Texto proporcionado:

------------------------------------

El psicoanálisis, nunca se subrayará bastante, se propone comprender comportamientos dados, en el seno de un grupo específico que representa la familia. Y cuando se trata de una neurosis vivida por un adulto, la tarea del analista es encontrar, en la nueva estructura psíquica, una analogía con tales elementos infantiles, una repetición, una copia de conflictos incubados en el seno de la constelación familiar. En todos estos casos, se considera a la familia «como objeto y circunstancia psíquicas»1.
Aquí, en cualquier caso, los fenómenos se van a complicar de manera singular. La familia, en Europa, representa en efecto una cierta forma que tiene el mundo de ofrecerse al niño. La estructura familiar y la estructura nacional tienen relaciones estrechas. La militarización y la centralización de la autoridad en un país implican automáticamente un recrudecimiento de la autoridad paterna. En Europa y en todos los país llamados civilizados o civilizadores, la familia es un fragmento de la nación. El niño que sale del ambiente parental encuentra las mismas leyes, los mismos principios, los mismos valores. Un niño normal que haya crecido en una familia normal será un hombre normal2. No hay desproporción entre la vida familiar y la vida nacional. A la inversa, si evaluamos una sociedad cerrada, es decir, que haya sido protegida del flujo civilizador, encontramos las mismas estructuras descritas anteriormente. L’âme du pygmeée d’Afrique, del reverendo padre Trilles, por ejemplo, nos convence de esto; se siente en todo momento la necesidad de catolizar el alma negruzca, pero la descripción que se encuentra ahí de la cultura (esquemas culturales, persistencia de los ritos, supervivencia de los mitos) no da la impresión artificial de La philosophie bantoue.
En un caso como en el otro, hay proyección sobre el medio social de las características del medio familiar. Es verdad que los hijos de ladrones o bandidos, acostumbrados a una determinada legislación del clan, se sorprenderán al constatar que el resto del mundo se comporta de forma diferente, pero una nueva educación (a no ser que haya perversión o retraso [Heuyer])3 debería poder llevarlos a moralizar su visión, a socializarla.

------------------------------------

Lista de tareas:
**a.** Reproduce sin cambios el pasaje del texto sobre el psicoanálisis y la familia que comienza con "En un caso como" y sigue hasta "visión, a socializarla.".
**b.** Prosigue el texto sobre el psicoanálisis y la familia a partir de su última oración.

------------------------------------

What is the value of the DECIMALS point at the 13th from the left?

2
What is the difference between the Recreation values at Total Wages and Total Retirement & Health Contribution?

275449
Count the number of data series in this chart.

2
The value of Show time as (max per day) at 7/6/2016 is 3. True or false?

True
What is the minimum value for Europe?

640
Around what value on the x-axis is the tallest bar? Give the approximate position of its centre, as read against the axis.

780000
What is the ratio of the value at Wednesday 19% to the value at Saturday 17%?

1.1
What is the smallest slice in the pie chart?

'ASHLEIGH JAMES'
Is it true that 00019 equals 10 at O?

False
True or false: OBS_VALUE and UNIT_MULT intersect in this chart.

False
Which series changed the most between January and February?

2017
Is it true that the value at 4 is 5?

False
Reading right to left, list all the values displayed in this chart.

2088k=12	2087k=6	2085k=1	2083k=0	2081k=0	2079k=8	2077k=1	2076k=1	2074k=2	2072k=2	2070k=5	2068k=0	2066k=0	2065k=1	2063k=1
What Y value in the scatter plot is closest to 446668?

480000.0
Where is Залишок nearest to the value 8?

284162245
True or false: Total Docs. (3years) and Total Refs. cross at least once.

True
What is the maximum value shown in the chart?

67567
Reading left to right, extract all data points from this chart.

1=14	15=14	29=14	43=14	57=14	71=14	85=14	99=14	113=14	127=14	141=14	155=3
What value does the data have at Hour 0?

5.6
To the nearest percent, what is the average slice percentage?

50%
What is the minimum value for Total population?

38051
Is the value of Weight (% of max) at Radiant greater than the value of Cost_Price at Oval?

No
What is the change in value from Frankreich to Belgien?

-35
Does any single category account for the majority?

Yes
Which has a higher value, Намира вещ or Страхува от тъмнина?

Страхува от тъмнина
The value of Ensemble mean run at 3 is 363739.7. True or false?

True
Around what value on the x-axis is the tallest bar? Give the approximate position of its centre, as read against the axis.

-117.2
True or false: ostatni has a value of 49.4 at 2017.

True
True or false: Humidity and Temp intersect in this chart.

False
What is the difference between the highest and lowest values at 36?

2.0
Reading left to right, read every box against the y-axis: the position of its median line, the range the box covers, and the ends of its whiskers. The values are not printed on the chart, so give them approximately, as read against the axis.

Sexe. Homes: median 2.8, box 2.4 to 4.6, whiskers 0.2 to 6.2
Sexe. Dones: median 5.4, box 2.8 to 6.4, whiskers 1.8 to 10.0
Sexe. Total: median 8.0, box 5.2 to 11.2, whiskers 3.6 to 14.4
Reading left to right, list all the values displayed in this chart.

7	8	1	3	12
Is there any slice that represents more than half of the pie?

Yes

------------------------------------

Resultados en orden:
**a.**
En un caso como en el otro, hay proyección sobre el medio social de las características del medio familiar. Es verdad que los hijos de ladrones o bandidos, acostumbrados a una determinada legislación del clan, se sorprenderán al constatar que el resto del mundo se comporta de forma diferente, pero una nueva educación (a no ser que haya perversión o retraso [Heuyer])3 debería poder llevarlos a moralizar su visión, a socializarla.

**b.**
Se percibe, en todos estos casos, que la morbidez se sitúa en el medio familiar. «La autoridad del Estado es para el individuo la reproducción de la autoridad familiar por la que ha sido modelado en su infancia. El individuo asimila las autoridades que encuentra ulteriormente a la autoridad parental: percibe el presente en términos del pasado. Como todos los otros comportamientos humanos, el comportamiento ante la autoridad es aprendido. Y es aprendido en el seno de una familia que se puede distinguir desde el punto de vista psicológico por su organización particular, es decir, por la forma en la que la autoridad se reparte y se ejerce»4.
Pero, y éste es un punto muy importante, constatamos lo contrario en el hombre de color. Un niño negro normal, crecido en el seno de una familia normal se anormalizará al menor contacto con el mundo blanco. Esta proposición no se entenderá inmediatamente. Avancemos, pues, reculando. Rindiendo justicia al doctor Breuer, Freud escribe:
En casi cada caso, constatamos que los síntomas eran como residuos, por así decirlo, de experiencias emotivas que, por esta razón, hemos llamado más tarde traumas psíquicos. Su carácter particular los asemeja a la escena traumática que los ha provocado. Según la expresión consagrada, los síntomas eran determinados por «escenas», formaban los residuos mnésicos de éstas, y ya no era necesario ver en ellos los efectos arbitrarios y enigmáticos de la neurosis. Sin embargo, contrariamente a lo que esperábamos, el síntoma no resultaba siempre de un solo acontecimiento, sino, la mayoría de las veces, de múltiples traumas a menudo análogos y repetidos. Por consiguiente, había que reproducir cronológicamente toda esa cadena de recuerdos patógenos, pero en el orden inverso, primero el último y al final el primero; imposible penetrar hasta el primer trauma, a menudo el más eficaz, si nos saltábamos los intermediarios.
No se podría ser más afirmativo; hay Erlebnis [experiencias] determinadas en el origen de las neurosis. Más tarde, Freud añade: «Los enfermos, es cierto, han expulsado ese trauma de su conciencia y de su memoria y se han ahorrado en apariencia una gran suma de sufrimientos, pero el deseo reprimido continúa subsistiendo en el inconsciente; acecha una ocasión de manifestarse y reaparece pronto a la luz, pero bajo un disfraz que lo convierte en irreconocible; en otros términos, el pensamiento reprimido se reemplaza en la conciencia por otro que le sirve de sustituto, de ersatz, y al que van a adherirse todas las impresiones de malestar que creíamos descartadas por la represión.» Esas Erlebnis son reprimidas en el inconsciente.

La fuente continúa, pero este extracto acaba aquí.